> **BRIEF**: Reproduce all of the entries character for character, while leaving out any pictures they contain.

> **Source texts of formatted documents**:
§

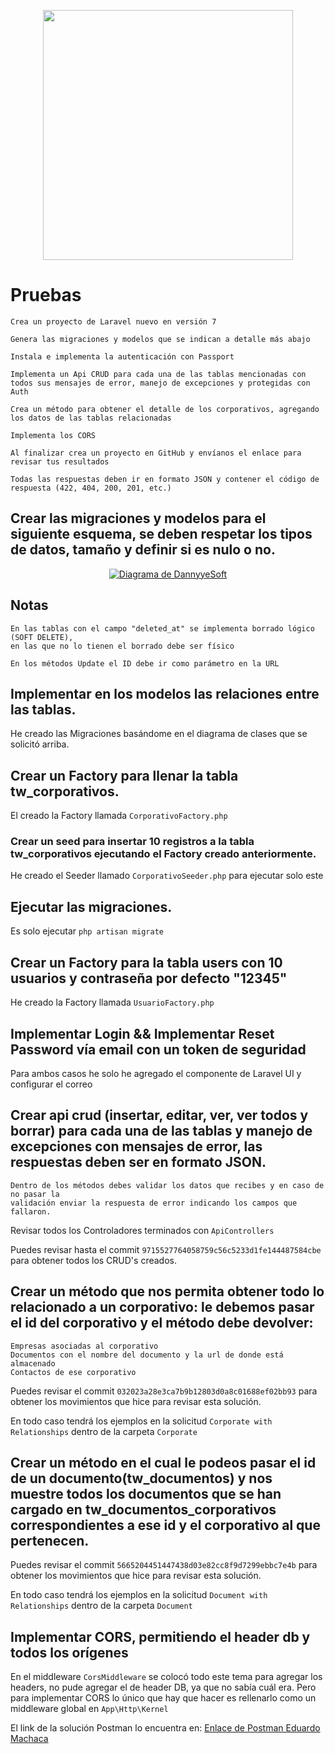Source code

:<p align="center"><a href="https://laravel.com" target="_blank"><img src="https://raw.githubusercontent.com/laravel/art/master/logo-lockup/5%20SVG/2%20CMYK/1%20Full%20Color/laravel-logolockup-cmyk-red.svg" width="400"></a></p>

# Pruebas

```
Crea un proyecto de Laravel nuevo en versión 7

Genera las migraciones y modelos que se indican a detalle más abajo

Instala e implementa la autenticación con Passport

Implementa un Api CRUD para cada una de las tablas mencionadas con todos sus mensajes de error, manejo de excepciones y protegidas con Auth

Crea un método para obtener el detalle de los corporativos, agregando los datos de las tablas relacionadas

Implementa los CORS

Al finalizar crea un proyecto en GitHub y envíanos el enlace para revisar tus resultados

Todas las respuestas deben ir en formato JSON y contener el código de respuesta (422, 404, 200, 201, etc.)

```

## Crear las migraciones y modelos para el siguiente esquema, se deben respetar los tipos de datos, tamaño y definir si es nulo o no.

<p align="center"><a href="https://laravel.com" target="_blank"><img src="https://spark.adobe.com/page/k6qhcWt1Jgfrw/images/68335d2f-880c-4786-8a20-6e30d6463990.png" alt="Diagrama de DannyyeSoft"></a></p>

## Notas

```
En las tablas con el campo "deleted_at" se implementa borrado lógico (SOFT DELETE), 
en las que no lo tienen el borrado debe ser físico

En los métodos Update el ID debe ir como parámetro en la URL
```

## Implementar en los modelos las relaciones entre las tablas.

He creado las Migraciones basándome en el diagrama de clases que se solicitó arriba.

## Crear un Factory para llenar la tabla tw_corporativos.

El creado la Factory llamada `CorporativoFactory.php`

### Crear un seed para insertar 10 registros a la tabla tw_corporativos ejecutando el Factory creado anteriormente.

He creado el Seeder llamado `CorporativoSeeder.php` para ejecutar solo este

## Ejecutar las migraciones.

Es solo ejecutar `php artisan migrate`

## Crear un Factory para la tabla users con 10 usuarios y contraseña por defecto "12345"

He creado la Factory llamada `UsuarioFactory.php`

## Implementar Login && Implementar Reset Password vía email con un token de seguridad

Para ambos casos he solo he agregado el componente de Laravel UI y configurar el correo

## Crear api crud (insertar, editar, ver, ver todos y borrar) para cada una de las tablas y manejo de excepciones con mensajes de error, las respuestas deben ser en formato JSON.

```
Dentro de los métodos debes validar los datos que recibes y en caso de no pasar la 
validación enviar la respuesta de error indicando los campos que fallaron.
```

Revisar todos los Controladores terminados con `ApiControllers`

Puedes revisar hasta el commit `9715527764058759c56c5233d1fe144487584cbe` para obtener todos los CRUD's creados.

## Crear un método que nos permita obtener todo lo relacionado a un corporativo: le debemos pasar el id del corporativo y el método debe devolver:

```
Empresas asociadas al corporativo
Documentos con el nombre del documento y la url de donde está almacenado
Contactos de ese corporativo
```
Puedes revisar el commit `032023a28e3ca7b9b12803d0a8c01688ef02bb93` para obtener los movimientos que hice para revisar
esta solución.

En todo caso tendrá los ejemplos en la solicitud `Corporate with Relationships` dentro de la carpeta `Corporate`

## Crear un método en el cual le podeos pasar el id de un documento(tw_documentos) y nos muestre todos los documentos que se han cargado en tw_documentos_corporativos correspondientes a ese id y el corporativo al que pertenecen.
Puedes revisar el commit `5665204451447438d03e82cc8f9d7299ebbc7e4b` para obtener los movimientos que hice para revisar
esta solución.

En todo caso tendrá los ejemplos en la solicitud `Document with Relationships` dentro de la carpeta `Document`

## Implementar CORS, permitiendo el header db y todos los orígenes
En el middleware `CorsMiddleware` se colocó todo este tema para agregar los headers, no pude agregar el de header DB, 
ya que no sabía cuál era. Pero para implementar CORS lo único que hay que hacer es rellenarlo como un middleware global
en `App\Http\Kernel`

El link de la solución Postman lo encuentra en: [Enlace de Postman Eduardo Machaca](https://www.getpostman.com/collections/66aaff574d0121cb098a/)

§

> **EXERCISE RESPONSE**:
Source code

:<p align="center"><a href="https://laravel.com" target="_blank"><img src="https://raw.githubusercontent.com/laravel/art/master/logo-lockup/5%20SVG/2%20CMYK/1%20Full%20Color/laravel-logolockup-cmyk-red.svg" width="400"></a></p>

# Pruebas

```
Crea un proyecto de Laravel nuevo en versión 7

Genera las migraciones y modelos que se indican a detalle más abajo

Instala e implementa la autenticación con Passport

Implementa un Api CRUD para cada una de las tablas mencionadas con todos sus mensajes de error, manejo de excepciones y protegidas con Auth

Crea un método para obtener el detalle de los corporativos, agregando los datos de las tablas relacionadas

Implementa los CORS

Al finalizar crea un proyecto en GitHub y envíanos el enlace para revisar tus resultados

Todas las respuestas deben ir en formato JSON y contener el código de respuesta (422, 404, 200, 201, etc.)

```

## Crear las migraciones y modelos para el siguiente esquema, se deben respetar los tipos de datos, tamaño y definir si es nulo o no.

<p align="center"><a href="https://laravel.com" target="_blank"><img src="https://spark.adobe.com/page/k6qhcWt1Jgfrw/images/68335d2f-880c-4786-8a20-6e30d6463990.png" alt="Diagrama de DannyyeSoft"></a></p>

## Notas

```
En las tablas con el campo "deleted_at" se implementa borrado lógico (SOFT DELETE), 
en las que no lo tienen el borrado debe ser físico

En los métodos Update el ID debe ir como parámetro en la URL
```

## Implementar en los modelos las relaciones entre las tablas.

He creado las Migraciones basándome en el diagrama de clases que se solicitó arriba.

## Crear un Factory para llenar la tabla tw_corporativos.

El creado la Factory llamada `CorporativoFactory.php`

### Crear un seed para insertar 10 registros a la tabla tw_corporativos ejecutando el Factory creado anteriormente.

He creado el Seeder llamado `CorporativoSeeder.php` para ejecutar solo este

## Ejecutar las migraciones.

Es solo ejecutar `php artisan migrate`

## Crear un Factory para la tabla users con 10 usuarios y contraseña por defecto "12345"

He creado la Factory llamada `UsuarioFactory.php`

## Implementar Login && Implementar Reset Password vía email con un token de seguridad

Para ambos casos he solo he agregado el componente de Laravel UI y configurar el correo

## Crear api crud (insertar, editar, ver, ver todos y borrar) para cada una de las tablas y manejo de excepciones con mensajes de error, las respuestas deben ser en formato JSON.

```
Dentro de los métodos debes validar los datos que recibes y en caso de no pasar la 
validación enviar la respuesta de error indicando los campos que fallaron.
```

Revisar todos los Controladores terminados con `ApiControllers`

Puedes revisar hasta el commit `9715527764058759c56c5233d1fe144487584cbe` para obtener todos los CRUD's creados.

## Crear un método que nos permita obtener todo lo relacionado a un corporativo: le debemos pasar el id del corporativo y el método debe devolver:

```
Empresas asociadas al corporativo
Documentos con el nombre del documento y la url de donde está almacenado
Contactos de ese corporativo
```
Puedes revisar el commit `032023a28e3ca7b9b12803d0a8c01688ef02bb93` para obtener los movimientos que hice para revisar
esta solución.

En todo caso tendrá los ejemplos en la solicitud `Corporate with Relationships` dentro de la carpeta `Corporate`

## Crear un método en el cual le podeos pasar el id de un documento(tw_documentos) y nos muestre todos los documentos que se han cargado en tw_documentos_corporativos correspondientes a ese id y el corporativo al que pertenecen.
Puedes revisar el commit `5665204451447438d03e82cc8f9d7299ebbc7e4b` para obtener los movimientos que hice para revisar
esta solución.

En todo caso tendrá los ejemplos en la solicitud `Document with Relationships` dentro de la carpeta `Document`

## Implementar CORS, permitiendo el header db y todos los orígenes
En el middleware `CorsMiddleware` se colocó todo este tema para agregar los headers, no pude agregar el de header DB, 
ya que no sabía cuál era. Pero para implementar CORS lo único que hay que hacer es rellenarlo como un middleware global
en `App\Http\Kernel`

El link de la solución Postman lo encuentra en: [Enlace de Postman Eduardo Machaca](https://www.getpostman.com/collections/66aaff574d0121cb098a/)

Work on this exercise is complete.